LMND: Putusan MK Tegaskan Anggaran Pendidikan Tidak Boleh Dialihkan untuk Program di Luar Fungsi Pendidikan
BERITA
Humas LMND
7/30/20261 min read


Jakarta – Liga Mahasiswa Nasional untuk Demokrasi (LMND) menyambut baik putusan Mahkamah Konstitusi (MK) yang mewajibkan pemisahan anggaran Program Makan Bergizi Gratis (MBG) dari anggaran pendidikan paling lambat pada APBN Tahun Anggaran 2028. Putusan ini merupakan langkah penting dalam menjaga amanat konstitusi bahwa anggaran pendidikan harus digunakan sebesar-besarnya untuk memenuhi hak pendidikan rakyat Indonesia.
Wakil Sekretaris Jenderal Pendidikan dan Kaderisasi LMND, Bagas Damarjati, menilai putusan MK menjadi penegasan bahwa anggaran pendidikan tidak boleh dijadikan sumber pembiayaan bagi program-program di luar fungsi pendidikan.
“Kami mendukung penuh putusan Mahkamah Konstitusi. Pendidikan adalah hak konstitusional rakyat yang tidak boleh dikurangi dengan alasan apa pun. Anggaran pendidikan yang telah diamanatkan sebesar 20 persen dalam APBN harus benar-benar digunakan untuk meningkatkan kualitas dan akses pendidikan nasional,” ujar Bagas Damarjati.
Menurut Bagas, penggunaan anggaran pendidikan di luar peruntukannya berpotensi mengurangi ruang fiskal yang seharusnya dimanfaatkan untuk menyelesaikan berbagai persoalan mendasar di dunia pendidikan, mulai dari peningkatan kesejahteraan guru dan tenaga kependidikan, perbaikan sarana dan prasarana sekolah, hingga pemerataan akses pendidikan bagi seluruh rakyat Indonesia.
“Masih banyak sekolah yang fasilitasnya belum layak, biaya pendidikan yang masih menjadi beban bagi mahasiswa, hingga kesejahteraan tenaga pendidik yang belum terpenuhi.
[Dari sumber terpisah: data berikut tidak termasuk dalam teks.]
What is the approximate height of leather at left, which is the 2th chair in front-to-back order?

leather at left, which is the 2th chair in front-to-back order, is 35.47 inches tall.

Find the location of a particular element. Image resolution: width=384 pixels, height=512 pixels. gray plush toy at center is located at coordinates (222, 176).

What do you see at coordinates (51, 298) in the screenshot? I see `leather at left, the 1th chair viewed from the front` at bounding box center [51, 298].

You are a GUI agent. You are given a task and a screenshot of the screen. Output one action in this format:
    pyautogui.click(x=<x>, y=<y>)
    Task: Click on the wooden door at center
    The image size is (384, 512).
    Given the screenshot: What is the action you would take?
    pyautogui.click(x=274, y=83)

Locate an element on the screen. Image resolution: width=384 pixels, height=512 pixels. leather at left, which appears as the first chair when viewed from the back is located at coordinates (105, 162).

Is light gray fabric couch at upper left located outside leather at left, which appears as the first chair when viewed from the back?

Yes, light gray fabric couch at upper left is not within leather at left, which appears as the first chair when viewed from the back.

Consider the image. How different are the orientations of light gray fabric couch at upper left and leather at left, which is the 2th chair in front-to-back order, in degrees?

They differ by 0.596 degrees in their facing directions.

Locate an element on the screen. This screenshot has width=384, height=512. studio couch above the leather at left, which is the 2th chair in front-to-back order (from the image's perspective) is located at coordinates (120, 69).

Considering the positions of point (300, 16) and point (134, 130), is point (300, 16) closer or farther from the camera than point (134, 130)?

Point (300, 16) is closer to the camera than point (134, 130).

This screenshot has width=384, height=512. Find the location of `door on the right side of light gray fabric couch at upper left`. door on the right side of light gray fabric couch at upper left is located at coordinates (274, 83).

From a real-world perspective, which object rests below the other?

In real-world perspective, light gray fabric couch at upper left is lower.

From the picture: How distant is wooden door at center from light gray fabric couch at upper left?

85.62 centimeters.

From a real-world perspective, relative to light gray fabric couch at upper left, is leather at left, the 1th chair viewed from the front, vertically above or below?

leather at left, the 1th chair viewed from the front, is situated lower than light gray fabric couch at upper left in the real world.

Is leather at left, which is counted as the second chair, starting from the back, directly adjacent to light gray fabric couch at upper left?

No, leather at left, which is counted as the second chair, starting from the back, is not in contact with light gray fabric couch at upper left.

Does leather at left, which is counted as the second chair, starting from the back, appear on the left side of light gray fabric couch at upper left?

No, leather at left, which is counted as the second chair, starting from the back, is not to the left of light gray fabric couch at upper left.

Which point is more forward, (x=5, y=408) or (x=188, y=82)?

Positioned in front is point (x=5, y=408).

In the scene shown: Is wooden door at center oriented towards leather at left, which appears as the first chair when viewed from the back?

Anggaran pendidikan seharusnya difokuskan untuk menjawab persoalan-persoalan tersebut.”
Bagas menegaskan bahwa putusan MK merupakan momentum untuk memperbaiki tata kelola anggaran negara agar setiap sektor mendapatkan alokasi pembiayaan yang tepat sesuai dengan amanat konstitusi dan kebutuhan masyarakat.
“Negara memiliki kewajiban untuk memenuhi seluruh hak dasar warga negara, termasuk hak atas pendidikan. Karena itu, pengalokasian anggaran harus dilakukan secara tepat dan tidak menggeser mandat konstitusional yang telah ditetapkan.”
LMND mendesak pemerintah dan DPR untuk segera menindaklanjuti putusan MK dengan memastikan anggaran pendidikan digunakan secara optimal untuk memperkuat kualitas pendidikan nasional dan menjamin akses pendidikan yang lebih merata bagi seluruh rakyat Indonesia.
“Putusan MK ini harus menjadi momentum untuk mengembalikan orientasi anggaran pendidikan kepada tujuan utamanya, yakni mencerdaskan kehidupan bangsa dan menjamin pendidikan yang berkualitas bagi seluruh rakyat Indonesia,” tutup Bagas.